Baştan söyleyelim... Ankara, ister Suriye’ye müdahale koalisyonun içinde olsun, ister olmasın. İster büyük rol oynasın, ister hiç rol oynamasın. İster karar verici olsun, ister karara karışmasın fark etmez. Yapılacaksa, bu operasyon Türkiye için yapılmış olacaktır. Bir başka ifadeyle, Suriye operasyonu Türkiye’nin 2 yıldır ısrarla, yorulmadan takip ettiği politikanın işaret ettiği gerçeği kabul operasyonudur.
O yüzden Türkiye’nin, an itibariyle ne kadar etkin olduğu ve hangi rolü üstlendiği merak uyandırıcı değildir. Uzun vadede, büyük fotoğrafta dünya, Türkiye hükümetinin başındaki ülkelerin önerdiği noktaya gelmiştir. Ne yazık ki 100 bin can kaybından ve insanlığın yüzüne yapışan kimyasal felaketten sonra...

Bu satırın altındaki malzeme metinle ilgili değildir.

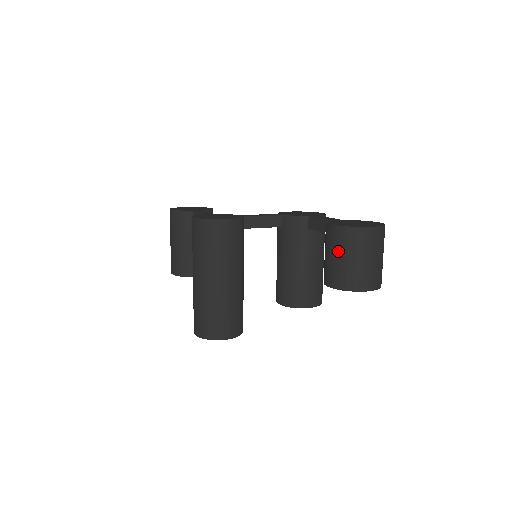
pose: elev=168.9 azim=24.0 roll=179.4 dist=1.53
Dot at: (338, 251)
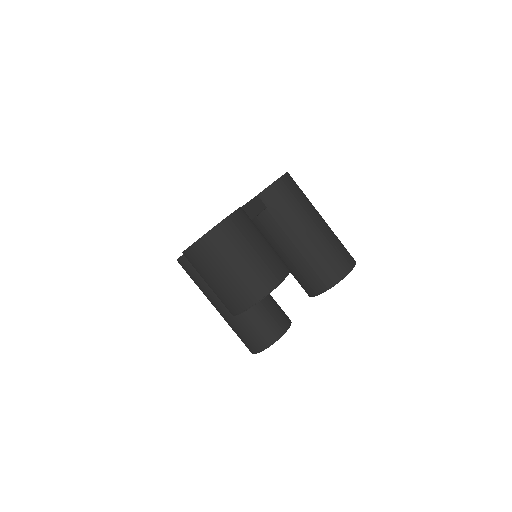
Dot at: occluded
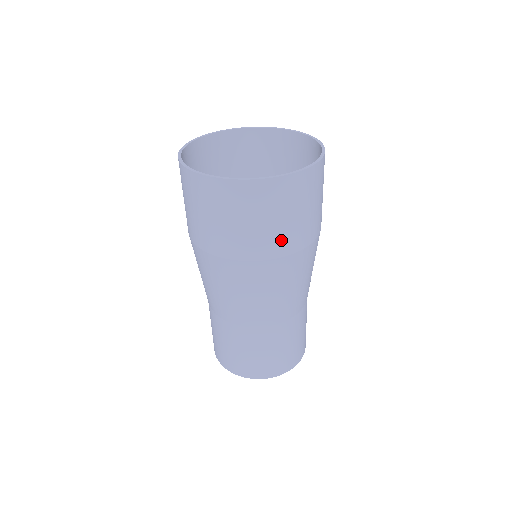
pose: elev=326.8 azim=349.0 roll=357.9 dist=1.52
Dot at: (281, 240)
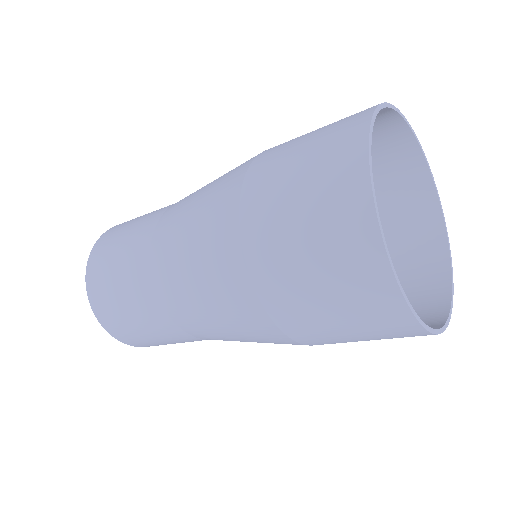
Dot at: (330, 342)
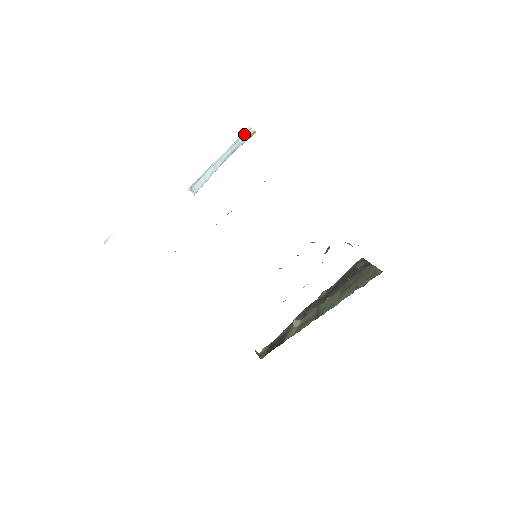
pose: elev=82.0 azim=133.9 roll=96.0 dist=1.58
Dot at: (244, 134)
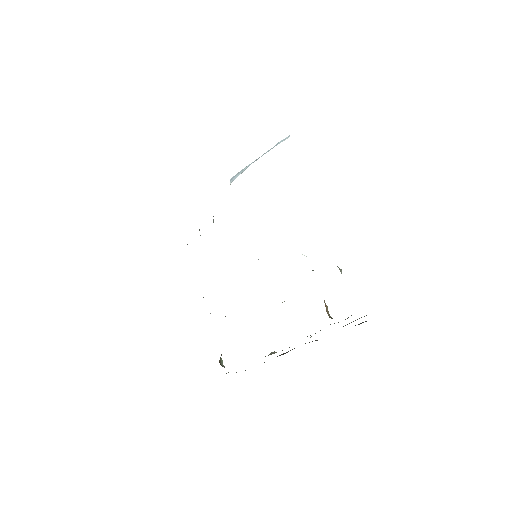
Dot at: (283, 140)
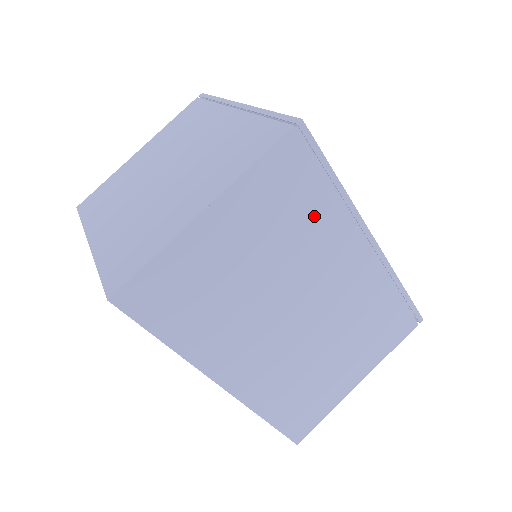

Koalisyon Esad’ın canını yakacaksa ve onu artık yerinde duramayacak şekilde hırpalayacaksa, Türkiye’nin muharip ortak olmaması aynı zamanda en iyi seçenektir. Zira, ABD, Fransa ve diğerleri bölgeden gidecek ve biz Suriye ile sınır olmaya devam edeceğiz. Dolayısıyla, bugün rol kapmak için gereksiz enerji tüketme değil, genel politikanın istediği sonuca ulaşmasını sağlama zamanıdır.
Türkiye zaten başrolde
İçeride ve dışarıda Suriye meselesini insanlık dramından, katliamlar zincirinden ve bir diktatörün koltukta kalabilmek için yürüttüğü ölümcül politikalardan bağımsız okuyarak Türkiye’nin rolünün hacmine indirgeyenlerin bu gerçeği görmesi iyi olur.
Türkiye, iki yıldır Suriye’de o kadar önemli ve o kadar olmazsa olmaz roller oynadı ki bundan sonraki sahnelerde hiç görünmese bile başrolden düşmez... Kaldı ki, operasyon parantezi açılıp kapandıktan sonra da Türkiye’siz bir Suriye dosyası zaten düşünülemez. Bazıları, operasyon trafiğinin görünürde Türkiye’yi denklem dışında tuttuğunu gösteriyor. Gerçekten öyleyse, bu daha da iyi demektir. Türkiye’nin bir asır sonra bölgede ilk kez rakip ve güçlü aktör olarak tanımlandığını gösterir. Şimdiden sonra Ankara’yı denklem dışında tutabilmek imkansız olduğuna göre, koalisyonun “beyin takımı”na eski günler fantezisini yapma hakkı tanımanın bir zararı da olmaz.
Zira, Ankara için önemli olan operasyonda kendi diplomatik perspektifinin işlemesi, sonrasında ise en kısa yoldan sonuca ulaşabilmektir.
Cumhurbaşkanı ve Başbakan bu politikayı net bir şekilde özetliyorlar.
Gül’ün sözleri şöyle: “Müdahale siyasi bir stratejiye bağlı olmazsa sonuç çıkmaz.”
Erdoğan’ın tamamlayıcı cümlesi ise şudur: “Bir iki gün uğra-çekil olmaz. Kosova gibi rejim değişikliği sağlanmalı.”
Sonuç alacak hamle
Türkiye bu bakış açısını operasyon ihtimali belirdiği için dile getirmiyor. Daha en başından beri bir müdahaleye gerek kalmadan dünyayı getirmek istediği yer burasıydı. Özellikle Obama, bu yaklaşıma o zaman kulak verseydi bugün, “Acaba ne yapsam!.. Ortadoğu’ya silahlı müdahalede bulunan Başkan olsam mı olmasam mı?” kararsızlığını yaşamak zorunda kalmayacaktı. ABD Başkanı sahada muhaliflerle rejim güçleri arasındaki eşitliği sağlamak için gereken adımları atmış olsaydı hem müdahaleye ihtiyaç duyulmayacak ve hem de zaman içinde 100 bin kişi ölmeyecekti. Üstelik, El Kaide için endişelenmeye de lüzum olmayacaktı. Çünkü, hızla büyüme eğilimi gösteren Suriye muhalefeti kendi işini kendisi görebilecekti.
Her büyük sorunun çözümünde zamanında yapılamayanların sonradan daha yüksek doz gerektirdiği gerçeğini bir kez de Suriye dosyasında yaşıyoruz. Başlangıçta, muhalefeti güçlendirmek yetebilirdi, şimdi ise rejimin kalbini vurmadan toparlamak mümkün değildir.
Acı da olsa olan oldu. Şimdi mesele Suriye’de arkası kesilmeyen ölümlerin durdurulmasıdır. Özellikle de olaya baştan beri insani açıdan bakan Türkiye’de kamuoyunun birinci kriteri bu olmalıdır. Esad’ın öldüremeyecek noktaya gelmesi; öldürme iradesini ve dolayısıyla iktidar gücünü kaybetmesidir.
Bu kanlı tabloyu diplomasi oyunu üzerinden okumak; mazurayla rol ölçmek katliamların devamını umursamamaktır.